OPINION:
The Environmental Protection Agency’s now-adopted rule to reduce carbon dioxide from existing electric power plants injects the force of law behind an unprecedented expansion of federal administrative power — a regulatory power asserted without clear statutory authority.
Dubbed the EPA Clean Power Plan, this federal takeover of the electric sector will elicit scores of commentaries about the convoluted mandate. However, crucial questions about the constitutionality of EPA’s grand scheme risk getting lost in the mix.
These questions should remain front and center. Surrender to the growing federal technocracy out of a pragmatic necessity is what nourishes the administrative state at the expense of fundamental democratic principles. Regrettably, many states and industries apparently intend to submit compliance plans in hopes of making the best of it.
The EPA’s expansive Clean Power Plan recalls Justice Antonin Scalia’s rebuke to another EPA overreach in an earlier, more light-handed carbon rule:
“When an agency claims to discover in a long-extant statute an unheralded power to regulate a significant portion of the American economy, we typically greet its announcement with a measure of skepticism. We expect Congress to speak clearly if it wishes to assign to an agency decisions of vast economic and political significance.”
If that earlier rule requiring relatively modest energy efficiency measures for large industries merits Justice Scalia’s sweeping rebuke, the EPA’s final rule to re-engineer the electric power sector takes regulatory purview to uncharted territory. Adoption of the Clean Power Plan rule is a milestone in federal regulation.
If the Affordable Care Act federalizes medical care and Dodd-Frank federalizes the banking system, the EPA’s Clean Power Plan federalizes the electric sector, but with a glaring distinction. Congress has considered, but always rejected, any new laws authorizing the EPA’s regulation of carbon dioxide.
Operating like the central nervous system of the economy and each home, the power sector affects every other sector. Over the last century, the United States has developed a highly intricate electric system that reliably generates abundant and affordable power. The EPA now has arrogated the authority to redesign that system under the Clean Power Plan’s ill-suited, tight-fisted interpretation of the Clean Air Act. Under the new rule, carbon content — rather than cost, safety and supply — will determine the operation of the electric grid.
Although of “vast economic and political significance,” the EPA’s enforceable plan carries no measurable climate benefits — the raison d’etre of this regulatory action.
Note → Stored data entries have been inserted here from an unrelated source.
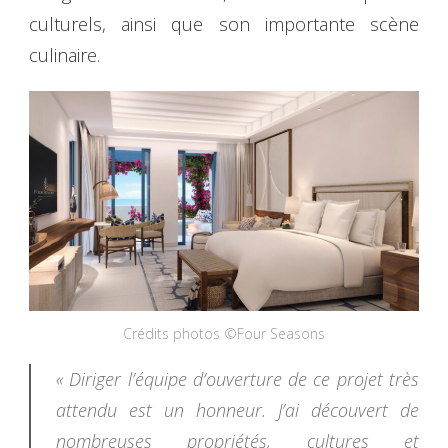
culturels, ainsi que son importante scène
culinaire.
Crédits photos ©Four Seasons
« Diriger l’équipe d’ouverture de ce projet très
attendu est un honneur. J’ai découvert de
nombreuses propriétés, cultures et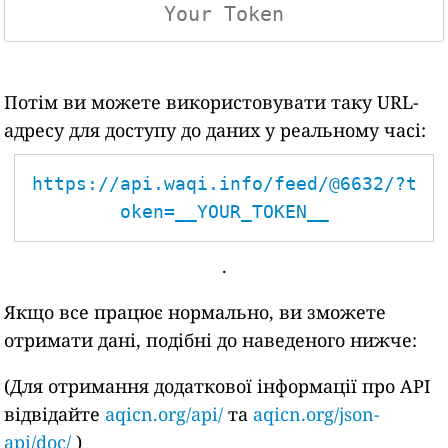
Потім ви можете використовувати таку URL-
адресу для доступу до даних у реальному часі:
https://api.waqi.info/feed/@6632/?t
oken=__YOUR_TOKEN__
.
Якщо все працює нормально, ви зможете
отримати дані, подібні до наведеного нижче:
(Для отримання додаткової інформації про API
відвідайте
aqicn.org/api/
та
aqicn.org/json-
api/doc/
)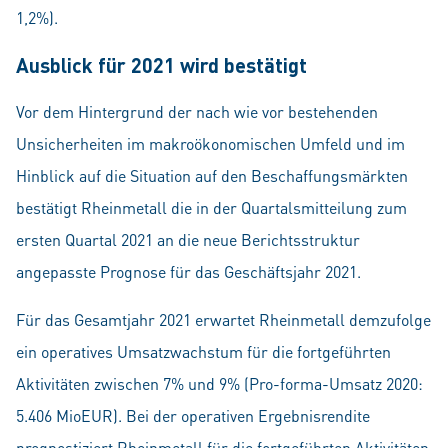
1,2%).
Ausblick für 2021 wird bestätigt
Vor dem Hintergrund der nach wie vor bestehenden
Unsicherheiten im makroökonomischen Umfeld und im
Hinblick auf die Situation auf den Beschaffungsmärkten
bestätigt Rheinmetall die in der Quartalsmitteilung zum
ersten Quartal 2021 an die neue Berichtsstruktur
angepasste Prognose für das Geschäftsjahr 2021.
Für das Gesamtjahr 2021 erwartet Rheinmetall demzufolge
ein operatives Umsatzwachstum für die fortgeführten
Aktivitäten zwischen 7% und 9% (Pro-forma-Umsatz 2020:
5.406 MioEUR). Bei der operativen Ergebnisrendite
prognostiziert Rheinmetall für die fortgeführten Aktivitäten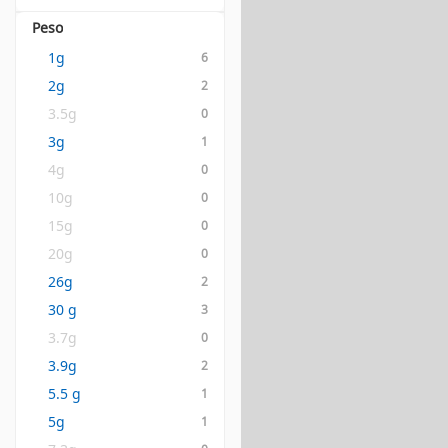
Peso
1g
6
2g
2
3.5g
0
3g
1
4g
0
10g
0
15g
0
20g
0
26g
2
30 g
3
3.7g
0
3.9g
2
5.5 g
1
5g
1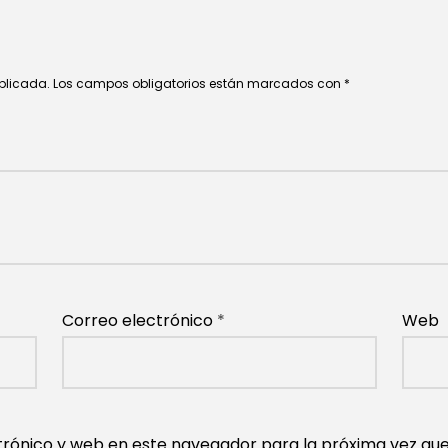
ublicada.
Los campos obligatorios están marcados con
*
Correo electrónico
*
Web
rónico y web en este navegador para la próxima vez qu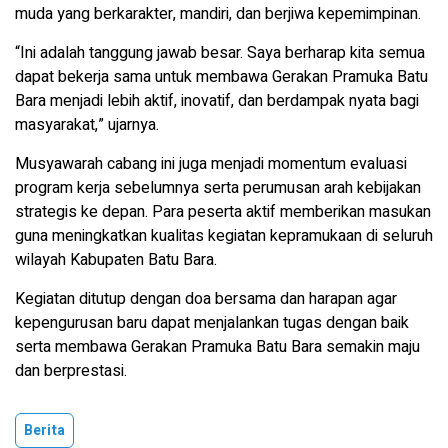
muda yang berkarakter, mandiri, dan berjiwa kepemimpinan.
“Ini adalah tanggung jawab besar. Saya berharap kita semua
dapat bekerja sama untuk membawa Gerakan Pramuka Batu
Bara menjadi lebih aktif, inovatif, dan berdampak nyata bagi
masyarakat,” ujarnya.
Musyawarah cabang ini juga menjadi momentum evaluasi
program kerja sebelumnya serta perumusan arah kebijakan
strategis ke depan. Para peserta aktif memberikan masukan
guna meningkatkan kualitas kegiatan kepramukaan di seluruh
wilayah Kabupaten Batu Bara.
Kegiatan ditutup dengan doa bersama dan harapan agar
kepengurusan baru dapat menjalankan tugas dengan baik
serta membawa Gerakan Pramuka Batu Bara semakin maju
dan berprestasi.
Berita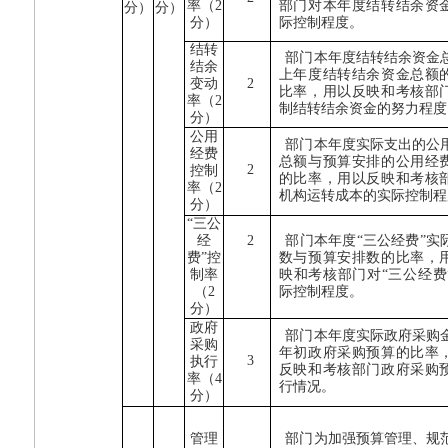
率（
2
部门对本年度结转结余资
分）
分）
分）
际控制程度。
结转
部门本年度结转结余资金
结余
上年度结转结余资金总额
变动
2
比率，用以反映和考核部
率（
2
制结转结余资金的努力程度
分）
公用
部门本年度实际支出的公
经费
总额与预算安排的公用经
2
控制
的比率，用以反映和考核
率（
2
机构运转成本的实际控制程
分）
“三公
经
2
部门本年度“三公经费”实
费”控
数与预算安排数的比率，
制率
映和考核部门对“三公经费
（
2
际控制程度。
分）
政府
部门本年度实际政府采购
采购
年初政府采购预算的比率
3
执行
反映和考核部门政府采购
率（
4
行情况。
分）
管理
部门为加强预算管理、规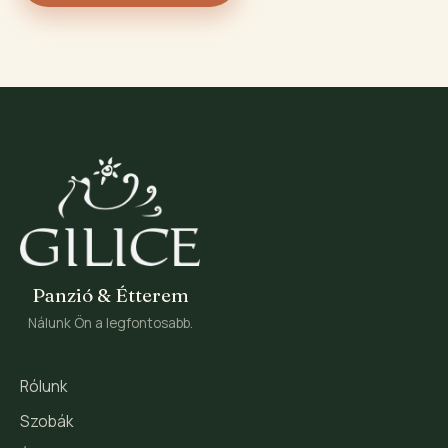
Panzió & Étterem
Nálunk Ön a legfontosabb.
Rólunk
Szobák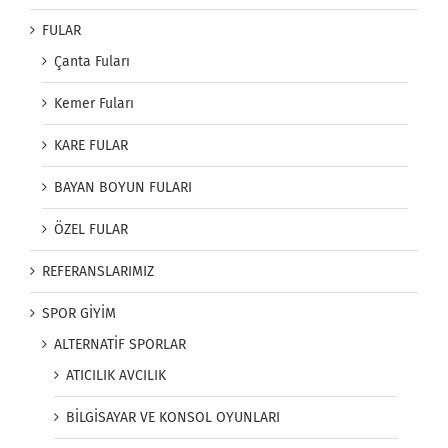
FULAR
Çanta Fuları
Kemer Fuları
KARE FULAR
BAYAN BOYUN FULARI
ÖZEL FULAR
REFERANSLARIMIZ
SPOR GİYİM
ALTERNATİF SPORLAR
ATICILIK AVCILIK
BİLGİSAYAR VE KONSOL OYUNLARI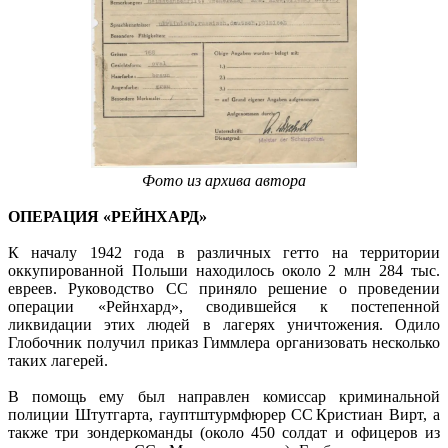
Фото из архива автора
ОПЕРАЦИЯ «РЕЙНХАРД»
К началу 1942 года в различных гетто на территории
оккупированной Польши находилось около 2 млн 284 тыс.
евреев. Руководство СС приняло решение о проведении
операции «Рейнхард», сводившейся к постепенной
ликвидации этих людей в лагерях уничтожения. Одило
Глобочник получил приказ Гиммлера организовать несколько
таких лагерей.
В помощь ему был направлен комиссар криминальной
полиции Штутгарта, гауптштурмфюрер СС Кристиан Вирт, а
также три зондеркоманды (около 450 солдат и офицеров из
If the tons of carbon dioxide equivalent to the rule’s mandated 32 percent reduction of emissions are plugged into the science on which the EPA relies, the new rule will only reduce predicted warming by approximately 0.02 degrees Celsius.
With global warming off the table, the EPA has offered at least four different justifications for the Clean Power Plan: prevention of early deaths; an investment opportunity; “climate justice for communities of color”; and finally what appears to be the real driver: “leading the world.” The president repeatedly declares that the power plan is a “symbol” providing “leverage” for an international climate agreement. Our president, who also claims that climate change is a greater threat to civilization than radical Islamist terror, is unusually proactive in pursuit of a binding international climate accord later this year.
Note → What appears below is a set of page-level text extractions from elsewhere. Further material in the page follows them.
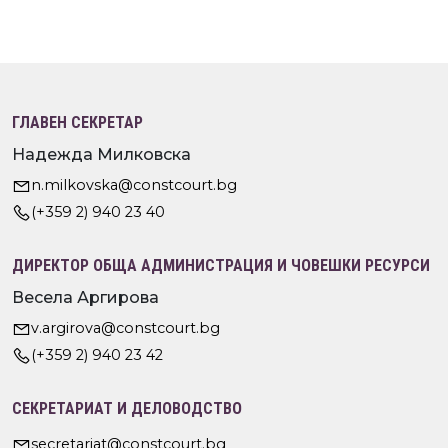
ГЛАВЕН СЕКРЕТАР
Надежда Милковска
n.milkovska@constcourt.bg
(+359 2) 940 23 40
ДИРЕКТОР ОБЩА АДМИНИСТРАЦИЯ И ЧОВЕШКИ РЕСУРСИ
Весела Аргирова
v.argirova@constcourt.bg
(+359 2) 940 23 42
СЕКРЕТАРИАТ И ДЕЛОВОДСТВО
secretariat@constcourt.bg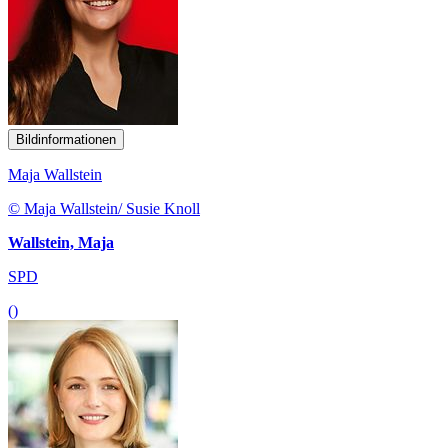
Bildinformationen
Maja Wallstein
© Maja Wallstein/ Susie Knoll
Wallstein, Maja
SPD
()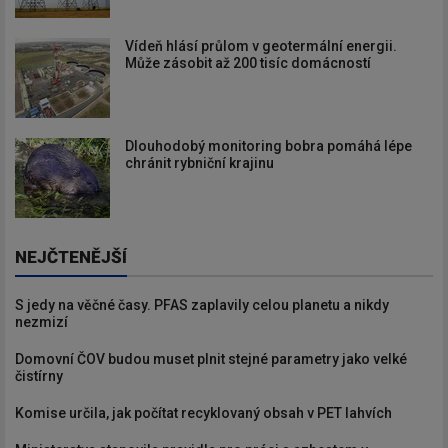
Vídeň hlásí průlom v geotermální energii.
Může zásobit až 200 tisíc domácností
Dlouhodobý monitoring bobra pomáhá lépe
chránit rybniční krajinu
NEJČTENĚJŠÍ
S jedy na věčné časy. PFAS zaplavily celou planetu a nikdy
nezmizí
Domovní ČOV budou muset plnit stejné parametry jako velké
čistírny
Komise určila, jak počítat recyklovaný obsah v PET lahvích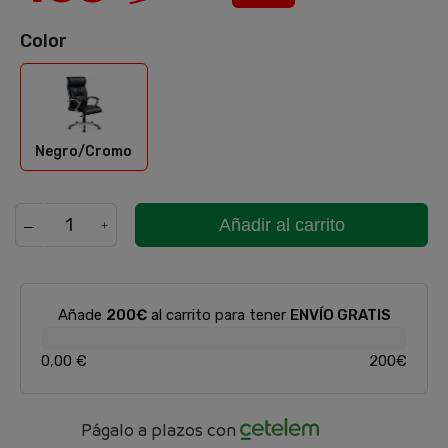
Color
Negro/Cromo
Negro/Cromo
Añadir al carrito
Añade
200€
al carrito para tener
ENVÍO GRATIS
0,00 €
200€
Págalo a plazos con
The EPA’s plan puts our country on the same green path that Germany and the United Kingdom began several years ago. Those countries created new laws to authorize replacement of their well-functioning electric system with uncontrollable and expensive renewable generation. Their bold efforts, however, have led to “environmental lunacy” according to The Economist. Over the past two years, the mainstream media has similarly assessed Europe’s “false hope” in renewables as “a fatal blunder with ugly consequences,” “a systematic industrial massacre,” and even a “green energy basket case.”
After investing billions in taxpayer money, the Germans and the British are left with ballooning subsidies, spiraling electric bills, collapsing energy markets, industrial flight to other countries, and energy poverty — while subsidizing the return of coal-fired plants and unavoidably rising emissions of carbon dioxide. The clincher: Wood has now become the most widely used source of renewable energy.
There is no wiggle room for give and take on the EPA’s seizure of the electric power sector. With relatively light judicial restraint, the agency now acts as an independent technocracy without accountability to the three constitutional branches of government. Congress alone can end this inglorious mess by establishing clear limits to the EPA’s authority, which knows no bounds.
• Kathleen Hartnett White is distinguished senior fellow and director of the Center for Energy and Environment at the Texas Public Policy Foundation and is a former chairman of the Texas Commission on Environmental Quality.